Full configuration (5 LEO / 10 HAPS / 15 GU, 20000 episodes, 10 random topologies):
| Method | Total sum-rate (bits/s/Hz) |
|---|---|
| Random | 5.10 ± 0.15 |
| MaxPower + Greedy | 7.08 ± 0.43 |
| BestUniform + Greedy | 7.12 ± 0.41 |
| Q-Learning | 13.93 ± 0.81 |
Q-Learning wins on all 10 topologies, +95.6% over the best baseline.
How to read it: MaxPower < BestUniform proves max power is not optimal —
the interference trade-off is real. Most of Q-Learning's gain comes from tier-1
load balancing (greedy SNR-association overloads the single best LEO and even
loses to random there), while it ties greedy on tier-2.

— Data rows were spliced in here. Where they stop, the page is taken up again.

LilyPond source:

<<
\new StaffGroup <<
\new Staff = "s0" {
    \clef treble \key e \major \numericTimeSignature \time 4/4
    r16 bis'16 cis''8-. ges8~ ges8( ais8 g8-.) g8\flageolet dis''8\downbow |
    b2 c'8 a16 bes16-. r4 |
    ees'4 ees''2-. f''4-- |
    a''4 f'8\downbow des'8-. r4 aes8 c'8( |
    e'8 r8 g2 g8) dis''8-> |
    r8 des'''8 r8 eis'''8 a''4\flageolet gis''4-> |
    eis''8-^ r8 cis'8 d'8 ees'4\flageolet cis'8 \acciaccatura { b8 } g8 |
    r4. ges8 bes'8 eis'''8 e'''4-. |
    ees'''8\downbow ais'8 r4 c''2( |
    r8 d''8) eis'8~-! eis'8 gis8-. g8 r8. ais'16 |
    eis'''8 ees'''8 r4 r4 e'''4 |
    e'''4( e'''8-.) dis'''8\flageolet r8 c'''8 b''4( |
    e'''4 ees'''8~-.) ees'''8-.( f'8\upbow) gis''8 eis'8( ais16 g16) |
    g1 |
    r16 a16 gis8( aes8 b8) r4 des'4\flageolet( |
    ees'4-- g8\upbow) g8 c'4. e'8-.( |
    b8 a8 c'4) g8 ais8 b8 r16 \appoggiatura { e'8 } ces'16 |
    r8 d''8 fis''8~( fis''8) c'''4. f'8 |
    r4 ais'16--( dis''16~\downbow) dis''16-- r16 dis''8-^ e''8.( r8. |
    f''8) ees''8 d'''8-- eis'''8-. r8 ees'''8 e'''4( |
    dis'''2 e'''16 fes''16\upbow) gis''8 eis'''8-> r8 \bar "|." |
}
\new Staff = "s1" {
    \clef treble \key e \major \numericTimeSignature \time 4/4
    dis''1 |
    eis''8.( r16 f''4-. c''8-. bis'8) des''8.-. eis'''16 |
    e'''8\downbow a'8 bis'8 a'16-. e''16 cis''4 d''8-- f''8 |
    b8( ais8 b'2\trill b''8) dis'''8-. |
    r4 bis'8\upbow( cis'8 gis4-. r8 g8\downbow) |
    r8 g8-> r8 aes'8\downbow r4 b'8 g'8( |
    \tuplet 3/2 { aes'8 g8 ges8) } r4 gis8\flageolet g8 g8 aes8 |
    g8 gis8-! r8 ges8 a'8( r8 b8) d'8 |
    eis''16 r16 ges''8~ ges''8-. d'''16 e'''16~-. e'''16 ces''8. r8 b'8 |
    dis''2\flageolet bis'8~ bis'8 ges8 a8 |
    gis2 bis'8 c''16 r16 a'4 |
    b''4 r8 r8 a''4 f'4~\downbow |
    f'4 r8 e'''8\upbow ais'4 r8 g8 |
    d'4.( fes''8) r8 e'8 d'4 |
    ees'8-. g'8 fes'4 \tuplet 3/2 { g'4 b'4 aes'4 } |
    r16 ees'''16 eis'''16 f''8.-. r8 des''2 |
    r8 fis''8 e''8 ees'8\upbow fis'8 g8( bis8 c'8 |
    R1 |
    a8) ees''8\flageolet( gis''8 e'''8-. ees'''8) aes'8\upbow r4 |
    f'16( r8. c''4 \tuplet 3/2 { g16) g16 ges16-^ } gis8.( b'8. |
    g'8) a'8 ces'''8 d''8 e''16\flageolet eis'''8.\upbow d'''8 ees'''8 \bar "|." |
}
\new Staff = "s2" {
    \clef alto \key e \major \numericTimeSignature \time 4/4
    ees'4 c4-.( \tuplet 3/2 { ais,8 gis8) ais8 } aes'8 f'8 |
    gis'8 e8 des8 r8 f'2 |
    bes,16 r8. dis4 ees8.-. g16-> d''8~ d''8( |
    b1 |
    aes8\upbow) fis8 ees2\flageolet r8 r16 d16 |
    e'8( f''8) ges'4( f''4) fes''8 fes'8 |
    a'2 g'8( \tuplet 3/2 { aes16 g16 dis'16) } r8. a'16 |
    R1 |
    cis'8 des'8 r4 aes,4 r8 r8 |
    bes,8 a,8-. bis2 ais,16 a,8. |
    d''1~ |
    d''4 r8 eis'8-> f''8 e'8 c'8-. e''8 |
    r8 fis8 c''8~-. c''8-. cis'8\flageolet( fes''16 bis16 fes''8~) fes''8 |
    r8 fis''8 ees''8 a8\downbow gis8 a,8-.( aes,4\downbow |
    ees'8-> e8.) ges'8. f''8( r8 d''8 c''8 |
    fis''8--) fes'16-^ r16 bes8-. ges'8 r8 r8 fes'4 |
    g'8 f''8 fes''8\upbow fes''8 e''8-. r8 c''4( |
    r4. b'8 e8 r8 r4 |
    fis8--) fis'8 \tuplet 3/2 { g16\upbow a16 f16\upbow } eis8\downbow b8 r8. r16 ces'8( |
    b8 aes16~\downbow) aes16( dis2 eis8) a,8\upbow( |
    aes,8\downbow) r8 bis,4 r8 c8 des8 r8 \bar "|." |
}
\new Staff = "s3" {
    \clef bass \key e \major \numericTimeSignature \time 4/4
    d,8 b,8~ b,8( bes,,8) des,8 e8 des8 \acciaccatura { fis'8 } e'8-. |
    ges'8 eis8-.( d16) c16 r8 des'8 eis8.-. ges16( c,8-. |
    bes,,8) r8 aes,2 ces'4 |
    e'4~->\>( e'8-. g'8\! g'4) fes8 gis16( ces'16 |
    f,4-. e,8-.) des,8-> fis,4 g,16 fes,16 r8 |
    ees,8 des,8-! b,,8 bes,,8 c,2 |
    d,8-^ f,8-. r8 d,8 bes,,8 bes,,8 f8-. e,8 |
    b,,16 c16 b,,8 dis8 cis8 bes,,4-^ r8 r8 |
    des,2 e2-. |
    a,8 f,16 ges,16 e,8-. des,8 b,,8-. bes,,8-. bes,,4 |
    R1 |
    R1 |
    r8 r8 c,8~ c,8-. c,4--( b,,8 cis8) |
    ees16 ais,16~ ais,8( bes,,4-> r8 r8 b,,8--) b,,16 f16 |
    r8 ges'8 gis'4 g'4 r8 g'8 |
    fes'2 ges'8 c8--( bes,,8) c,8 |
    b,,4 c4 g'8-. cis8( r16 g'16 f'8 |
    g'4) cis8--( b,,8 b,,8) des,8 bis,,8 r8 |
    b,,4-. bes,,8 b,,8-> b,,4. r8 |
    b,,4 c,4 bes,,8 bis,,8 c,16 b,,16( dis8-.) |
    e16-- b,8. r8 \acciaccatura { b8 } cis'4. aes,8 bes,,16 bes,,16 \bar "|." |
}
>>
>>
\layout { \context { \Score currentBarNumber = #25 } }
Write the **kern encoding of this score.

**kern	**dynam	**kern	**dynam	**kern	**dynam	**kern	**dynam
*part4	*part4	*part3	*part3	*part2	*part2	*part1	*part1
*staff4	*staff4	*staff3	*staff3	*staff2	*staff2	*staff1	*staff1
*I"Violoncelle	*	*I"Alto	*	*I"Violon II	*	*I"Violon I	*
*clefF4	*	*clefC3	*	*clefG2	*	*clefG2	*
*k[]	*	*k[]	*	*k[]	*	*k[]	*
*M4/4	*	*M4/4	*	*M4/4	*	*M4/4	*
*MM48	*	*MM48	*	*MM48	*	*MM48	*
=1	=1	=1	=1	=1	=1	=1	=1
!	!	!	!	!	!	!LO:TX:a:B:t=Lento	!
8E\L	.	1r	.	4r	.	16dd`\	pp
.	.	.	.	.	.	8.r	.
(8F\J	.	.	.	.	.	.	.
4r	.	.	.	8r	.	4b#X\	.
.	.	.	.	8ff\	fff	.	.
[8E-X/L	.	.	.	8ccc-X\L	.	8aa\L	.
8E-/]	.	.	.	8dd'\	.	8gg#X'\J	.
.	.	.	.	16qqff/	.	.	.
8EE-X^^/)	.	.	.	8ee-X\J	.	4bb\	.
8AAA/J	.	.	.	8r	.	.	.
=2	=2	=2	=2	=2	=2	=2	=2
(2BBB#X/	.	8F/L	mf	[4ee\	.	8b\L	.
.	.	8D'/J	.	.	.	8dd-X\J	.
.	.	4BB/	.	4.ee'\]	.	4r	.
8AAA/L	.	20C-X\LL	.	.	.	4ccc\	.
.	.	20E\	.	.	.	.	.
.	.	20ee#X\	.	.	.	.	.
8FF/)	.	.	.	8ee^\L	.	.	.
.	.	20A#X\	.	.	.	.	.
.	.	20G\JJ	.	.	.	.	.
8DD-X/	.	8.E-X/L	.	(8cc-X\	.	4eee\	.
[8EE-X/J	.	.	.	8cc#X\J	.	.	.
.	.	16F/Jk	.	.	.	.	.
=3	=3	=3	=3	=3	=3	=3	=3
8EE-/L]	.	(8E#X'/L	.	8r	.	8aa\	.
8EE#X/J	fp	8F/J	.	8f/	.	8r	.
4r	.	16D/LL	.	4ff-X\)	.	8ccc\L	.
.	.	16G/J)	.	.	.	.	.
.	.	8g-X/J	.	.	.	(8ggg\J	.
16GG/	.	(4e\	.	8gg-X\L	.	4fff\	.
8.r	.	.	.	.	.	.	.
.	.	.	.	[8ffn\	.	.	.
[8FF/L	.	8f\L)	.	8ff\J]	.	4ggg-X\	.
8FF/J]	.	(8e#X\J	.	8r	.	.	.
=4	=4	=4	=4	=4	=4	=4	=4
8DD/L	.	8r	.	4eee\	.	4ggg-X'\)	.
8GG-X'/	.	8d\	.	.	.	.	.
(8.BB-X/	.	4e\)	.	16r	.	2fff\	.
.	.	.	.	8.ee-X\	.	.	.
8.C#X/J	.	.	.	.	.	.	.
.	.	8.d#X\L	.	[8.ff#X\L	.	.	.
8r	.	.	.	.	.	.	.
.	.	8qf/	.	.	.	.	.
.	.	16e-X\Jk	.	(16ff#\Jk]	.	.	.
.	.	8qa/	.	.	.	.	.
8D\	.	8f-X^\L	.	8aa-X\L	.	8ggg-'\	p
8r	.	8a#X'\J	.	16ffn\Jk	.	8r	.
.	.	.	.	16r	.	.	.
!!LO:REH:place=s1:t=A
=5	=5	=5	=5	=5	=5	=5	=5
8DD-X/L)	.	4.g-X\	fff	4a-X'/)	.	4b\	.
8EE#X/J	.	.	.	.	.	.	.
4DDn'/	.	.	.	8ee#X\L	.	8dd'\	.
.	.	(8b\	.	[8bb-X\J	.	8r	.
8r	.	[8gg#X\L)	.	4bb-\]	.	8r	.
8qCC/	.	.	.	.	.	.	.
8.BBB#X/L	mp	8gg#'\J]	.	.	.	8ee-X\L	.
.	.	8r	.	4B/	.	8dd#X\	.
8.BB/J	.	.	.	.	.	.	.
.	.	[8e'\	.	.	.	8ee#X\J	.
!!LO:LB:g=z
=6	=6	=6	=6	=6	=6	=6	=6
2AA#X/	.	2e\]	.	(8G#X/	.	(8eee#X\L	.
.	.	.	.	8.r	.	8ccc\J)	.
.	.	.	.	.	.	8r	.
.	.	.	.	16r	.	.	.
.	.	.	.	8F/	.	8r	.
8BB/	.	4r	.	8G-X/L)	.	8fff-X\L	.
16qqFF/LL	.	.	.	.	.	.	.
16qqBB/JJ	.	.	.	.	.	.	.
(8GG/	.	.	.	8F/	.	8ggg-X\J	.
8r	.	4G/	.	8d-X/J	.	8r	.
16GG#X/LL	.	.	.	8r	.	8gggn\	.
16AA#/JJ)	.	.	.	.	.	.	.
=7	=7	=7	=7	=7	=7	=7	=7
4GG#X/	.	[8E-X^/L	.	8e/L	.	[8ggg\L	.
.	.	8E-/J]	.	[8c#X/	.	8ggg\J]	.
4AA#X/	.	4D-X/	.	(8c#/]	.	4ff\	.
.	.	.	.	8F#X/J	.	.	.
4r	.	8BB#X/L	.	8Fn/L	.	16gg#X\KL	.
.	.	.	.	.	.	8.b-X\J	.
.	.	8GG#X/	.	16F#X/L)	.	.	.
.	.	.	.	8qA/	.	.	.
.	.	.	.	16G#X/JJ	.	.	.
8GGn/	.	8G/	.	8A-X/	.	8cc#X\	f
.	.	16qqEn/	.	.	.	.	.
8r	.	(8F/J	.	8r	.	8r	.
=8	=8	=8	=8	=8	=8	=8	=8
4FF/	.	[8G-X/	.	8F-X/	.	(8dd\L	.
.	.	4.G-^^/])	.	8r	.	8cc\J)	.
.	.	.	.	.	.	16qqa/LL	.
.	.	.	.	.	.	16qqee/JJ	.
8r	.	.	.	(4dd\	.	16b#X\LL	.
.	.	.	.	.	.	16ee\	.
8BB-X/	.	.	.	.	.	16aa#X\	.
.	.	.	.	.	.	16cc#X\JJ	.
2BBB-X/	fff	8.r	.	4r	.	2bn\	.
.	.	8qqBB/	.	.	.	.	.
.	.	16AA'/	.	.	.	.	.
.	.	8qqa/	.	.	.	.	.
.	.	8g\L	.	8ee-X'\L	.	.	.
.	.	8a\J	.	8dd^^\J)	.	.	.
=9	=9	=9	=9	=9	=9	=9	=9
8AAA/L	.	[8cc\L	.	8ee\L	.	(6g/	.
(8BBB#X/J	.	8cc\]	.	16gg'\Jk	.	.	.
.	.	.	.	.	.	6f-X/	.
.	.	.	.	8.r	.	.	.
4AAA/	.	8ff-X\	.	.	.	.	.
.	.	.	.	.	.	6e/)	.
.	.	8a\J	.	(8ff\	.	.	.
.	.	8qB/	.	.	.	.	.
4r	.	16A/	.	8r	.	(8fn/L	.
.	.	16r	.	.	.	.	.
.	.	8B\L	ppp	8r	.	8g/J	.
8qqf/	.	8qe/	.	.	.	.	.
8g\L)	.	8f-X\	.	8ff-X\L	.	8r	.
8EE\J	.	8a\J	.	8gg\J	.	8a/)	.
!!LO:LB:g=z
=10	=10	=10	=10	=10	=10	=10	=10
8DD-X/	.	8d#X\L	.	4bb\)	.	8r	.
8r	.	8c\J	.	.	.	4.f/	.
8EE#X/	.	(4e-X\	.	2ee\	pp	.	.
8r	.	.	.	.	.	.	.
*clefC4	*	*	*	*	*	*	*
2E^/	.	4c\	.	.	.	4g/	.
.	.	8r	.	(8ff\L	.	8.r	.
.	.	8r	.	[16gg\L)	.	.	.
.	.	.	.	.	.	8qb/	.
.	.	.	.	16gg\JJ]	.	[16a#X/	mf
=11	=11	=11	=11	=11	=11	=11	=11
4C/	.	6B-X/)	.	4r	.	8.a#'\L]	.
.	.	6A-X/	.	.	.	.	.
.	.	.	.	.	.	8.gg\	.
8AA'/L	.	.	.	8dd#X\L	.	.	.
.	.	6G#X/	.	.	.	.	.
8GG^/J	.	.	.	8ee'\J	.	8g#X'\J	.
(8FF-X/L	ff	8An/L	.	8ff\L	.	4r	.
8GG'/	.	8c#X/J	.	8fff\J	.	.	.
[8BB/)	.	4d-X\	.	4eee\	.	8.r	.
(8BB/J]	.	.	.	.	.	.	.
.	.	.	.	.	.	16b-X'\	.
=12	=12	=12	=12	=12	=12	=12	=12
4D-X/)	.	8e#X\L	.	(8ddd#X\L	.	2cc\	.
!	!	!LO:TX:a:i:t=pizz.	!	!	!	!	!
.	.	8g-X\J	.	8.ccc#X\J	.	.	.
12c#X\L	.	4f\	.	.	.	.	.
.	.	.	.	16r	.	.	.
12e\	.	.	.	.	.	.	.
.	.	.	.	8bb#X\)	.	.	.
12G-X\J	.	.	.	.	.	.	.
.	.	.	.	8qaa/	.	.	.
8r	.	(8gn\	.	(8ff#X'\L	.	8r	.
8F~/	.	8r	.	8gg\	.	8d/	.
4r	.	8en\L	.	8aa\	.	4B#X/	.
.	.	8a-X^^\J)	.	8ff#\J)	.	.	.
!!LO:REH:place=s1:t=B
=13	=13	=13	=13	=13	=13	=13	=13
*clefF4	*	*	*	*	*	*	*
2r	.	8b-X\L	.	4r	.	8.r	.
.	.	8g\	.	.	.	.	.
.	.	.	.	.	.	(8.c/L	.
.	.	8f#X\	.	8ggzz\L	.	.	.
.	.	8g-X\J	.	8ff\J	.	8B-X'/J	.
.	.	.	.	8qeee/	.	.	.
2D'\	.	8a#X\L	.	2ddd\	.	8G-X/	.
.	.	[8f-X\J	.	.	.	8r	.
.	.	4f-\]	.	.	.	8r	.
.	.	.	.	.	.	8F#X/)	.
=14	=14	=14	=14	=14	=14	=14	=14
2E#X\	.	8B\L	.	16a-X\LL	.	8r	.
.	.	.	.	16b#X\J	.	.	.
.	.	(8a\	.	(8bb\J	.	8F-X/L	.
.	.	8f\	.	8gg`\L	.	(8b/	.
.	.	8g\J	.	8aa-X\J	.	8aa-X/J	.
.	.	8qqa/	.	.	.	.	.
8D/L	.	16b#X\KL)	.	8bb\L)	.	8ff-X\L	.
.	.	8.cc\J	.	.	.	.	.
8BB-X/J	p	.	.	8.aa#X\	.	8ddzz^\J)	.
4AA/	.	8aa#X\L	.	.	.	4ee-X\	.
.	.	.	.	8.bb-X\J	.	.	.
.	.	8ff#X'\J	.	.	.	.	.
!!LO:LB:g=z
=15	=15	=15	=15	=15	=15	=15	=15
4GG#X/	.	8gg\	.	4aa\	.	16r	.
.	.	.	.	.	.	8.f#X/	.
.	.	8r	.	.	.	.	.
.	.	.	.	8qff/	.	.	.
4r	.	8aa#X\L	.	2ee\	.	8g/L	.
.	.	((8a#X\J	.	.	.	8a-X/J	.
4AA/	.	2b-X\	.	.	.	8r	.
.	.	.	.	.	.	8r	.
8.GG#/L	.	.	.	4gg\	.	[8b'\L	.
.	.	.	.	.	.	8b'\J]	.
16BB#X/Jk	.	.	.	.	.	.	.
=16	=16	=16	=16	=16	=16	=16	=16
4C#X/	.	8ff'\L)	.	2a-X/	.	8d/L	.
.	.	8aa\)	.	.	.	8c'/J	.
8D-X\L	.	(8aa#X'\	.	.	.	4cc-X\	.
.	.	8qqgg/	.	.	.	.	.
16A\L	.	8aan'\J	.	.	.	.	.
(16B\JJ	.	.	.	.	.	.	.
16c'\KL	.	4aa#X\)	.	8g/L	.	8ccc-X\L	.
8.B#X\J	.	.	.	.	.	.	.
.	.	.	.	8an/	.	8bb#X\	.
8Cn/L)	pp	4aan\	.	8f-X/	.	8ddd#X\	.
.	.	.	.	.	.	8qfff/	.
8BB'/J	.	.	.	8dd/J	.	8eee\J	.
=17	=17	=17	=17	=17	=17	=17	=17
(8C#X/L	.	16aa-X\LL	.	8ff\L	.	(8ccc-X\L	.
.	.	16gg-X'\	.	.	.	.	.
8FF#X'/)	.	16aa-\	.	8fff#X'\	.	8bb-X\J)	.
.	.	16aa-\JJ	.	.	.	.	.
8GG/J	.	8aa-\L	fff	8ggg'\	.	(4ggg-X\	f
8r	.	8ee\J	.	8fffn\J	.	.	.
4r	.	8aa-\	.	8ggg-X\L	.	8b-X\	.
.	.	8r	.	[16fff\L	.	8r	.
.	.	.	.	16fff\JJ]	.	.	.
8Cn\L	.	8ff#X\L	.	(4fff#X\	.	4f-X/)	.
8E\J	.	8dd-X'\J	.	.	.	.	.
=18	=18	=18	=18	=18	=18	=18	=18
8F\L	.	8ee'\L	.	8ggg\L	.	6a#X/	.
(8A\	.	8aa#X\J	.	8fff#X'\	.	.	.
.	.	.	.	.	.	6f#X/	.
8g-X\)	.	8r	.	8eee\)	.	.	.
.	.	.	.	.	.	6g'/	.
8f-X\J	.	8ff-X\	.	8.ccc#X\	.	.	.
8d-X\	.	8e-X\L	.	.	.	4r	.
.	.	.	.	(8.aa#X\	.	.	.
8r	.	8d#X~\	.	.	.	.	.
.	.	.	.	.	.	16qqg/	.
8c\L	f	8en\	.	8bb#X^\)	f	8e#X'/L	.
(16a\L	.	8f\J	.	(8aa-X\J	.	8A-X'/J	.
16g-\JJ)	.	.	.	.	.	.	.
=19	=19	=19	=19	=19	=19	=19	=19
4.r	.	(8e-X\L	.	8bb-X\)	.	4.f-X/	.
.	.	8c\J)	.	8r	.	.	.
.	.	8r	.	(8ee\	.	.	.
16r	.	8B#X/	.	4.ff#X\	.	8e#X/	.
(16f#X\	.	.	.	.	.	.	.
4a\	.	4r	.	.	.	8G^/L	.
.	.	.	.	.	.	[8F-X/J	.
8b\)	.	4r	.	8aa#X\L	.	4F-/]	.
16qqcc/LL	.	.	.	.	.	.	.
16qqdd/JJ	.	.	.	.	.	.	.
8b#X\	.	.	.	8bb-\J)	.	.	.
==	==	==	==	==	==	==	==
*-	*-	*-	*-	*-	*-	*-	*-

- Independent multi-agent Q-learning: no convergence guarantee; power agents' global reward carries credit-assignment noise. Could use difference rewards / VDN / QMIX.
- Tiers optimized independently: in practice each GU's end-to-end rate is
min(backhaul, access). Here the two tiers' sum-rates are optimized separately. - Equal in-cell sharing, static topology, no LEO mobility / handover: could add orbital dynamics, duty cycles, QoS constraints.
- Method upgrade: with continuous-feature states this swaps cleanly to
DQN / SAC / multi-agent DRL (matching the modern prior work). The
agents.pyinterface is designed to be replaced.
For teaching / portfolio use. Physics and evaluation methodology are documented in the table above and the linked prior work.